I will rarely look at a classic with no rust and reasonable presentation and describe it as a blank canvas, but that term is appropriate with this 1978 Pontiac Trans Am. It might not be complicated or expensive to whip its panels, paint, and interior into an acceptable shape. However, the major cost involved in this build could be sourcing something appropriate to slide into the engine bay. The possibilities are endless, from a correct V8 to something more modern and powerful. What would be your choice if you gave this Pontiac a new home?


  1. BlisterEm Member

    It’s dueling write up day! Russ v Adam.

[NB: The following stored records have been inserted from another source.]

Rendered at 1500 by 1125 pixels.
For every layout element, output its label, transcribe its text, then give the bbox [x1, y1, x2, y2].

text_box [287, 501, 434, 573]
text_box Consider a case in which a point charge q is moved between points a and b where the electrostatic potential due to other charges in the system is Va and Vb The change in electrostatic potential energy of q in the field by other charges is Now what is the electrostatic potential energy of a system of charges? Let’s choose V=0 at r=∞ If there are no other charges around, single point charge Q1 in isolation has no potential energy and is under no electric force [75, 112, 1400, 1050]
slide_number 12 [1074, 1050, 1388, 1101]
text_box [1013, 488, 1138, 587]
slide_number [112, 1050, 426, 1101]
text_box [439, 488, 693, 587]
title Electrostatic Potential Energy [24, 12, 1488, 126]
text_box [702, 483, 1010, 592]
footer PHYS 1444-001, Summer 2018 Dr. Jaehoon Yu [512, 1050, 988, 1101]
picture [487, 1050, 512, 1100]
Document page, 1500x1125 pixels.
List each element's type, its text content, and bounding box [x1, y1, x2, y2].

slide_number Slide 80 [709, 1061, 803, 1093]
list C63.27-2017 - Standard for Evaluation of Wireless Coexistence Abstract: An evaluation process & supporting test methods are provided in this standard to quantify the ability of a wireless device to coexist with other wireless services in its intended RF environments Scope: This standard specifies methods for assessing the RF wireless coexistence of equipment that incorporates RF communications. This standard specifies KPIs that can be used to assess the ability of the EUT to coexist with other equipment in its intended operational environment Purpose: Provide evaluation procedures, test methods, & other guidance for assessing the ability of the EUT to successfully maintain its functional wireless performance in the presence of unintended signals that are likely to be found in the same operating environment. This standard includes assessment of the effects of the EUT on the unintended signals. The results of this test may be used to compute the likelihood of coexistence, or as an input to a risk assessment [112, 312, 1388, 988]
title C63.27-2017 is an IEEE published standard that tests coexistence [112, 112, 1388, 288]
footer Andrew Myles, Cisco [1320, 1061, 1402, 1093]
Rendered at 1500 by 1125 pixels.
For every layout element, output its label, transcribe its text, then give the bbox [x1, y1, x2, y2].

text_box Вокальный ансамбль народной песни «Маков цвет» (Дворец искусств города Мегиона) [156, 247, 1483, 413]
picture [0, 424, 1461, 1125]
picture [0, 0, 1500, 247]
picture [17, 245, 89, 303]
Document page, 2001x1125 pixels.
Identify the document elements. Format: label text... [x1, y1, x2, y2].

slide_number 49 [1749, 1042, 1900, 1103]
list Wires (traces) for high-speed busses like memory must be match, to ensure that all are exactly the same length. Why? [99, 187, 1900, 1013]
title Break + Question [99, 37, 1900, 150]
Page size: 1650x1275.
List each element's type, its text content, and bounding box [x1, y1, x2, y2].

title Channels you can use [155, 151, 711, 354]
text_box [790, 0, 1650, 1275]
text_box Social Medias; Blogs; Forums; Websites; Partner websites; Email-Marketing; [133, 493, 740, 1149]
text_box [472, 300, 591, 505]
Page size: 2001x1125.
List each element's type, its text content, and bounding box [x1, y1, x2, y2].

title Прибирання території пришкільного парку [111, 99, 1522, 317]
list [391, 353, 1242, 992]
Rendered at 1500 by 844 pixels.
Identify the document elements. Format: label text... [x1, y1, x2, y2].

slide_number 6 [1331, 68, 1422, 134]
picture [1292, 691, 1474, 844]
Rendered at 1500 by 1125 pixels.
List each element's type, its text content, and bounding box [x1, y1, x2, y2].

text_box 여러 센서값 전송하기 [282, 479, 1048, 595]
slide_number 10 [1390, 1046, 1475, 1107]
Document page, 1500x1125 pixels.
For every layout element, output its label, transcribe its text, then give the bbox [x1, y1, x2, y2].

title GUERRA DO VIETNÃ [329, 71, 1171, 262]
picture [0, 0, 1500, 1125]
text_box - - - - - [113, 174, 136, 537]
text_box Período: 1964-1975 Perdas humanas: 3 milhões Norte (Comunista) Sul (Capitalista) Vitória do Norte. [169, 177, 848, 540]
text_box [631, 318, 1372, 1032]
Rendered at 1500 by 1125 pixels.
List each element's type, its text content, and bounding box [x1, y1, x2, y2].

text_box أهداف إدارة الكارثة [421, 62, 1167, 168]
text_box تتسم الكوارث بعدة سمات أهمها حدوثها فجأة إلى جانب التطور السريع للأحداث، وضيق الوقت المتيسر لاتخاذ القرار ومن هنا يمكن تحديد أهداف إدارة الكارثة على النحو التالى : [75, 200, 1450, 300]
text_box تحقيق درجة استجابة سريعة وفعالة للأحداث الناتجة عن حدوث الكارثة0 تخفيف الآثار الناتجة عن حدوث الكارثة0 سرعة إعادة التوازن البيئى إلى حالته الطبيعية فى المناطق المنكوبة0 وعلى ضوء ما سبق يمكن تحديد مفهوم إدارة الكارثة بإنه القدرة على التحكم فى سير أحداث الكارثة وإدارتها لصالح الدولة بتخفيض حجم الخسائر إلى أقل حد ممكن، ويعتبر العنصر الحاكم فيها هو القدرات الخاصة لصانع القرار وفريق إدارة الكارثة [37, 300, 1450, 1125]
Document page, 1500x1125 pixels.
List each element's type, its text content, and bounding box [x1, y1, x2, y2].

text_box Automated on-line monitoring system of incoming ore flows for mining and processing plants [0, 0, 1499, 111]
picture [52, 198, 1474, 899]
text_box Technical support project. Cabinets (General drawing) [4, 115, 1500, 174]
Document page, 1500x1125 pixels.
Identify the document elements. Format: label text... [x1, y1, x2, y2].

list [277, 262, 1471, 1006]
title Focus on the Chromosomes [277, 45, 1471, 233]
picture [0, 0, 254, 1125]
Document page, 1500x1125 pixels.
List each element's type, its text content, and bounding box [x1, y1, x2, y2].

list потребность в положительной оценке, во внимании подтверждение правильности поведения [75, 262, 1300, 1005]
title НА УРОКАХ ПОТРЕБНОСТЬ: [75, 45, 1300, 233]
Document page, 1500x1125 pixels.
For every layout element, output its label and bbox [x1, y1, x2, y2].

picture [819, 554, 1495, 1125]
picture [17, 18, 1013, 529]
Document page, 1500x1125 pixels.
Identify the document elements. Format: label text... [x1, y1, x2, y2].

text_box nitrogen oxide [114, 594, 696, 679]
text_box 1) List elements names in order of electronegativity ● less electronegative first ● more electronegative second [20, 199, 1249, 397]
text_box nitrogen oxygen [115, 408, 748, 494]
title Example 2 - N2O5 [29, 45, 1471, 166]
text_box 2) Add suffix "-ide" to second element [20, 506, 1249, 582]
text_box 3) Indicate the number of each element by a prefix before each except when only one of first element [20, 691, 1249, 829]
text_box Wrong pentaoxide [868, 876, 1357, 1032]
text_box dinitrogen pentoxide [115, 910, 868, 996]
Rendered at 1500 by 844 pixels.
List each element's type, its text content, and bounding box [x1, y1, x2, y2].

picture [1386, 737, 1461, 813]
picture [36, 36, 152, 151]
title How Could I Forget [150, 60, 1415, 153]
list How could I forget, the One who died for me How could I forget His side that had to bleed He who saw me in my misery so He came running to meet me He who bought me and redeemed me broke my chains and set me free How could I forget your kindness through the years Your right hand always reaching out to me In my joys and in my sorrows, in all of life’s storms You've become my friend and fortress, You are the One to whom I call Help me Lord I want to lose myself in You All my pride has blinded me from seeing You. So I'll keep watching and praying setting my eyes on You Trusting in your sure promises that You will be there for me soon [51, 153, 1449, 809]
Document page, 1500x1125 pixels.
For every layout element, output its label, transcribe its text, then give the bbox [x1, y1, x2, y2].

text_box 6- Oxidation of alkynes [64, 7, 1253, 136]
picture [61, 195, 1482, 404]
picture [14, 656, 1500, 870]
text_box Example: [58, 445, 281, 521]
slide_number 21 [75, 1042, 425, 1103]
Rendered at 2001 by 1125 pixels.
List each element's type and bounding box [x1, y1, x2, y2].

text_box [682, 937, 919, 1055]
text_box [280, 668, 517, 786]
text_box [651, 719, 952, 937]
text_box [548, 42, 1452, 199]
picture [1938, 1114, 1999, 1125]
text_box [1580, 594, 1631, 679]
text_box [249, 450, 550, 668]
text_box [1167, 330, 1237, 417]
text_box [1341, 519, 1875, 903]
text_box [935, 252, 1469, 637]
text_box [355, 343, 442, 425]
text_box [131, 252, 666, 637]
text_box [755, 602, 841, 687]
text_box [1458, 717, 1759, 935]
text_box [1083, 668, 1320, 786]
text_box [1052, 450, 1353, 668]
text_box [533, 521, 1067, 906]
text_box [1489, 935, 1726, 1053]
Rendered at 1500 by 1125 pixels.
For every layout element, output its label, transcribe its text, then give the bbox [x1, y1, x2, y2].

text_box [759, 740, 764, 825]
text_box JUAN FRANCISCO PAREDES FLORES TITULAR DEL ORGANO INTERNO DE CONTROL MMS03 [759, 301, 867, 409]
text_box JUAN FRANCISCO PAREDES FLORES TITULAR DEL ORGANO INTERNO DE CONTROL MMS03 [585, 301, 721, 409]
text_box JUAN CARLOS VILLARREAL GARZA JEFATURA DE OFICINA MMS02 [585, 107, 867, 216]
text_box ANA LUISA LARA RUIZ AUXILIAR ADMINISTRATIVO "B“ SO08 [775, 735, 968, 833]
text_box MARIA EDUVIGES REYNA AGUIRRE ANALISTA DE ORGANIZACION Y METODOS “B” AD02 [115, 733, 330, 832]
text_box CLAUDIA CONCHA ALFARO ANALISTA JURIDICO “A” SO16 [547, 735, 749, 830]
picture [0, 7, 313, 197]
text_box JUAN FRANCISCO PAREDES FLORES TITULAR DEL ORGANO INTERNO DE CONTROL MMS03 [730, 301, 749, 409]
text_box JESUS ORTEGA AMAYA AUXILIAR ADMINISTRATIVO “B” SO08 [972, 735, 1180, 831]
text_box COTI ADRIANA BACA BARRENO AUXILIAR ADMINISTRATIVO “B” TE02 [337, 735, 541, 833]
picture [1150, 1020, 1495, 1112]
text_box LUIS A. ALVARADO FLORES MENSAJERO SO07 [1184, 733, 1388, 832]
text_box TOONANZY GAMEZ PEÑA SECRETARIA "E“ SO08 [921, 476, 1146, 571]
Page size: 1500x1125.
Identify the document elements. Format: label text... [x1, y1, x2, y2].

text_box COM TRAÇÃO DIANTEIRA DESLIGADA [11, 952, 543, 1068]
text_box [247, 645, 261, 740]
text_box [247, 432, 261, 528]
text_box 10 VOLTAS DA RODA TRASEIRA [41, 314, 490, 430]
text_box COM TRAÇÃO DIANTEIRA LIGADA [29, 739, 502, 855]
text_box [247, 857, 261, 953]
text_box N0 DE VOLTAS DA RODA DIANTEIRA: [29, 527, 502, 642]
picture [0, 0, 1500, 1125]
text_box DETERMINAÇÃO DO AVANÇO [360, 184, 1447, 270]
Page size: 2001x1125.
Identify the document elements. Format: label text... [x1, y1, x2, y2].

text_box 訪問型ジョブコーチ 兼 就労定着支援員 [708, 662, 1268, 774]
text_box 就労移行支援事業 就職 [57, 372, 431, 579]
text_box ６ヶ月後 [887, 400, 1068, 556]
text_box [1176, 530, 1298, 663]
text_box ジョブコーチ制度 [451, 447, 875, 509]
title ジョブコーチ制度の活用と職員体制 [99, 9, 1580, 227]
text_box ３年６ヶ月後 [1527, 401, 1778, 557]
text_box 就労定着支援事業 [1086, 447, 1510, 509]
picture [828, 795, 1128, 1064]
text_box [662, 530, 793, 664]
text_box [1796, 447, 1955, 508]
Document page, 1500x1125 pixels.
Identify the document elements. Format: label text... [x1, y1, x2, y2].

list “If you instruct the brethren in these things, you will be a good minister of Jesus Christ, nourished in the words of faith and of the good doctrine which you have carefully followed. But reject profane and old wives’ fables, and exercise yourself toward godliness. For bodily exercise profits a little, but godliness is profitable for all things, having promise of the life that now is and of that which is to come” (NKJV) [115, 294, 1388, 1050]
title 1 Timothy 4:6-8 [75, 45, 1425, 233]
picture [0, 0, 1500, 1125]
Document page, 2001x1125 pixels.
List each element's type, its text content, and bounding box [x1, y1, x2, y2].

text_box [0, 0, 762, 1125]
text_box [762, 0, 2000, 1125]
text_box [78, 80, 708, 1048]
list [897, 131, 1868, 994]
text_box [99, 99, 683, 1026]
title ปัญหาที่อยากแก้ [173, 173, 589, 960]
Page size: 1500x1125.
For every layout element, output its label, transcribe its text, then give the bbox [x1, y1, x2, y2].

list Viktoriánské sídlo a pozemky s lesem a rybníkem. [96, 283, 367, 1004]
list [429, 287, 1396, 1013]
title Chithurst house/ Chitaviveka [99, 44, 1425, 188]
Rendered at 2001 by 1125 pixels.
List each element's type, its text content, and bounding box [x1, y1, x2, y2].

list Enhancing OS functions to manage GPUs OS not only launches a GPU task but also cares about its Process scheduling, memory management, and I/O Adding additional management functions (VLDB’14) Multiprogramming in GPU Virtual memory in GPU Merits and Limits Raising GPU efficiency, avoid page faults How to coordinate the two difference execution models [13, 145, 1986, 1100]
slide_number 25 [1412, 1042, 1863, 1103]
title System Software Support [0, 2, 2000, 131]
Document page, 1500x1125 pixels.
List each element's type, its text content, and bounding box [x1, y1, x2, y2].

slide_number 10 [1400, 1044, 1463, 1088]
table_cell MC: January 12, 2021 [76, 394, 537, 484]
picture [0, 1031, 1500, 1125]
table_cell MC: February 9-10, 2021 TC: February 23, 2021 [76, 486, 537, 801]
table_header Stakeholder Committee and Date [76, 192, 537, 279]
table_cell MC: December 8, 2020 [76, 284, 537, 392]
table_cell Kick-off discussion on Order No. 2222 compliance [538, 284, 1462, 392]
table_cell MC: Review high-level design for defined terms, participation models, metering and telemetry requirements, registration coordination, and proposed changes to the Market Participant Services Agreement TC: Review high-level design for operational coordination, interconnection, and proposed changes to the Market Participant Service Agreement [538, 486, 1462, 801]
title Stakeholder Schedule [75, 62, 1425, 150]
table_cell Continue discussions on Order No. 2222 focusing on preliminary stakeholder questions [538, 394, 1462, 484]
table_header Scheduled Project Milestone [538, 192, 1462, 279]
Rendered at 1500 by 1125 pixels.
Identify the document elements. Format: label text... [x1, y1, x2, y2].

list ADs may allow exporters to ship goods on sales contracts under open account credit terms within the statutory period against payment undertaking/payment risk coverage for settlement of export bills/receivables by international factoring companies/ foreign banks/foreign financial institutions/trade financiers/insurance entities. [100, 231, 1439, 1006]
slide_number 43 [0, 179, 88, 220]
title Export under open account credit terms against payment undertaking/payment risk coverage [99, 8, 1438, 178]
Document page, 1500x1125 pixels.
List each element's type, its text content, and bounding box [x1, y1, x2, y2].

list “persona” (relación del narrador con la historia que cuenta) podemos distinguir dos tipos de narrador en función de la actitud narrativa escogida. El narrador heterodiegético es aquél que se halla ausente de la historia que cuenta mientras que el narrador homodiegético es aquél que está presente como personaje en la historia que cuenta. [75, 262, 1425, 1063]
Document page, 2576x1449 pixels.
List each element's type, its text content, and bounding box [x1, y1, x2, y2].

Let’s Goooo!

    Like 1
  2. Big Bear 🇺🇸

    Since it doesn’t have engine and the front end is very light in weight. If so a nice 455 putting out over 500HP and 4 or 5 speed automatic would do the job. Just hope the TA need a good detail work. To bring to paint to a nice shine.😄 Leave the outside stock and have a fun sleeper. Yeah it’s a stock TA . But under the hood would surprise many. It’s worth looking at. Check it out before the season snow comes! 🐻🇺🇸

    Like 7
  3. Danny G

    It’s definitely a great candidate for a resto mod, but I’d rather have a 70 Trans Am instead, just on power and looks alone. But heh, each to their own….

    Like 4
  4. George Mattar

    If that car has been on that dirt for 20 years in upstate NY, a potential buyer had best take a look underneath. There are thousands of these late 70s TAs around in far better shape for between $5,000 and $10,000 more that you could get in and drive.

    Like 0
  5. John

    I wish I lived closer! I noticed that the car is actually an automatic. He has it listed as standard.\, but the pedals tell me differently. Eather, he forgot what transmission this has OR this is a scam?

    Like 0
  6. JoeNYWF64

    I don’t think the SE Gothic decal letters were available on blue T/A’s from the factory.